Let’s break down the different types of heaters:

All electric heaters are equally efficient, that is, they all convert the electricity they consume into useful heat. Having said that, choosing the right type of heater for the right use and room is important to get the full benefit of all of the heat (or electricity) you’re actually paying for.

Flat-panel heaters

Despite them being promoted as ‘cheap to run’, they in fact produce very little heat. Certainly not enough to heat up a sizeable room to a comfortable temperature. They can be seen as safe and kids can’t burn themselves, but this low heat output also means it takes a looooong time to heat up the room. We would recommend them for heating very small rooms, like bathrooms.

Oil column heaters

Convection and oil column heaters mostly heat air rather than surfaces. The hot air rises and then slowly circulates around the room, providing background warmth. Oil-column heaters also provide some radiant heat. They can take a while to heat up a cold room. Some of them come with an in-built fan to mix the air more effectively but often aren’t as effective as simple fan heaters at doing this. We recommend oil heaters to use in bedrooms overnight on the coldest of winter nights.
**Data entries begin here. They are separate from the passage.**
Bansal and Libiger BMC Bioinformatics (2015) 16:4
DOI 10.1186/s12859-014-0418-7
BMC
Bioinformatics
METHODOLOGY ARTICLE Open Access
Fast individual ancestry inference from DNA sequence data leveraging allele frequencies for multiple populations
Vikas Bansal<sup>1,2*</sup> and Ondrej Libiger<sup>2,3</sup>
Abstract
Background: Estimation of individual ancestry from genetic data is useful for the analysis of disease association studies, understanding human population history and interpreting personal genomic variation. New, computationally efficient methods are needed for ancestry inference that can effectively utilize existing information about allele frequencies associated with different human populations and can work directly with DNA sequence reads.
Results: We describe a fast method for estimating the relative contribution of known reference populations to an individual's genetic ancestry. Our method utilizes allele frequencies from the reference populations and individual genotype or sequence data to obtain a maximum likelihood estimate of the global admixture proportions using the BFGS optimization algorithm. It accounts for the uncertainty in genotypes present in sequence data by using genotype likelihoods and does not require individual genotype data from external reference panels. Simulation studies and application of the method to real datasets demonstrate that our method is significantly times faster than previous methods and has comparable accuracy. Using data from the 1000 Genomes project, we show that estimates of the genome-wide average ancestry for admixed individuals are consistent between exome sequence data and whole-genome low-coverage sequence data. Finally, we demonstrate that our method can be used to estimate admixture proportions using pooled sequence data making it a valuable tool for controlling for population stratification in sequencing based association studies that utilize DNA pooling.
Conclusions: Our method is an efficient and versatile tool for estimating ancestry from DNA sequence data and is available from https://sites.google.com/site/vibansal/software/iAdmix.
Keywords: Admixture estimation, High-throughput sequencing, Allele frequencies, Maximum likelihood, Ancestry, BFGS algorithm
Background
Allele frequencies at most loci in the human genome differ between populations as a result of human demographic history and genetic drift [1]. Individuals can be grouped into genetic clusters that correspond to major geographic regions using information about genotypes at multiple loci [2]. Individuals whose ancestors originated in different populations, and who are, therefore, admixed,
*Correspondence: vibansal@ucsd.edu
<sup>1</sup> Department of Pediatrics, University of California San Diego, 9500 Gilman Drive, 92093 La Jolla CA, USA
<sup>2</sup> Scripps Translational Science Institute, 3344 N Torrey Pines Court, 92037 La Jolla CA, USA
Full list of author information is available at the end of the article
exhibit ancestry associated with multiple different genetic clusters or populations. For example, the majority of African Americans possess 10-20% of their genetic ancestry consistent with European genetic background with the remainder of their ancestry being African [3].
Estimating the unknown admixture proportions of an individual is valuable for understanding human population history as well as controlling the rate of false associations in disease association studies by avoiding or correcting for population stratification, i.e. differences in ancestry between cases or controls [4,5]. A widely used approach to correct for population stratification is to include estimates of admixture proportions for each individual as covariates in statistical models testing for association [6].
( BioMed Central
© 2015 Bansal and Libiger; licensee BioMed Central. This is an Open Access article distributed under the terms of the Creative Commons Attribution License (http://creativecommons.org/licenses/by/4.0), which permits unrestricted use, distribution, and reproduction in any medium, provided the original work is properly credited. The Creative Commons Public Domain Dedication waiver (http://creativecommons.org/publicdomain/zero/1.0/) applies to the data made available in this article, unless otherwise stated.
They can dry the air out so for kids (or adults for that matter!) with colds and flu, it is best coupled with a humidifier to get some moisture circulating into the air.

Radiant bar heaters

These heaters have glowing elements and a reflector and work by heating objects and people, as opposed to heating the air in a room. They can make a small room toasty warm quickly and come as free-standing or wall mounted. They are good for rooms with high ceilings, and large rooms where you only need to heat one area of the room. We recommend them for instant heat and definitely not for bedrooms where they can be dangerous if on when you are asleep.
These mainly heat objects and people rather than air in a room and are available as either free-standing, wall or high-wall-mounted models.

Fan heaters

Fan heaters can be noisy, but distribute heated air around your room rather than letting it form a layer of hot air below the ceiling. Fan heaters can boost convection heaters – providing additional heat and distributing the heated air more evenly, so your room feels warm quicker. The bigger the fan, the better the heated air will mix around the room and they provide instant warmth for smaller rooms.
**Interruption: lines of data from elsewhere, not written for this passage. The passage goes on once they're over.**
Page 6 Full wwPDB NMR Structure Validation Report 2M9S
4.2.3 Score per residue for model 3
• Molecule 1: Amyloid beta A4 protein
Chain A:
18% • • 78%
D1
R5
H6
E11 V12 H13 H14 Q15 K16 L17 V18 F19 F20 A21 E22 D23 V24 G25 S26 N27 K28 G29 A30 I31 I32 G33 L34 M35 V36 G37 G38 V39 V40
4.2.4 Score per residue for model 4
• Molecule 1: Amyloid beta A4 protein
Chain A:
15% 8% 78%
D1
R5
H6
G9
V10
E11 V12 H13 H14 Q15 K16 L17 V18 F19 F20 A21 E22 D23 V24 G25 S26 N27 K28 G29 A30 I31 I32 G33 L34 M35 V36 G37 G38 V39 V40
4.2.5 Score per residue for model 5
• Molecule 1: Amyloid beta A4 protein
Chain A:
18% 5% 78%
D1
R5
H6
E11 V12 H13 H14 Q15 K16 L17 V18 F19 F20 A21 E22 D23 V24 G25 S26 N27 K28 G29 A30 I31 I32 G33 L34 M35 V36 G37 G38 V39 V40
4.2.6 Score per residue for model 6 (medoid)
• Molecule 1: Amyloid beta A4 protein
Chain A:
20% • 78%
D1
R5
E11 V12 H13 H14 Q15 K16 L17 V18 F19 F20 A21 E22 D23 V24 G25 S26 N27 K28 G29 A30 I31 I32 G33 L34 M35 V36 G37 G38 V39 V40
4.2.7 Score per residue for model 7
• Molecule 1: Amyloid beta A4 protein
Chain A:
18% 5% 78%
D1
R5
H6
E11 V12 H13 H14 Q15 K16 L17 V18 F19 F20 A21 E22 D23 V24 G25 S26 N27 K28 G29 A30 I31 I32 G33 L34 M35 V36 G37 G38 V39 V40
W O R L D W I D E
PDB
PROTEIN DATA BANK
Electric Underfloor heating

A great option if you are renovating or refitting your floors. Can be applied to tiled floors and some floating floorboards. It’s a cheaper alternative to hydronic underfloor heating (heated water pipes embedded in the floor). Because you are heating the whole floor, it is expensive to run. We recommend in bathrooms but as a second preference instant heat heaters from an energy efficiency perspective as underfloor heating takes time to heat up.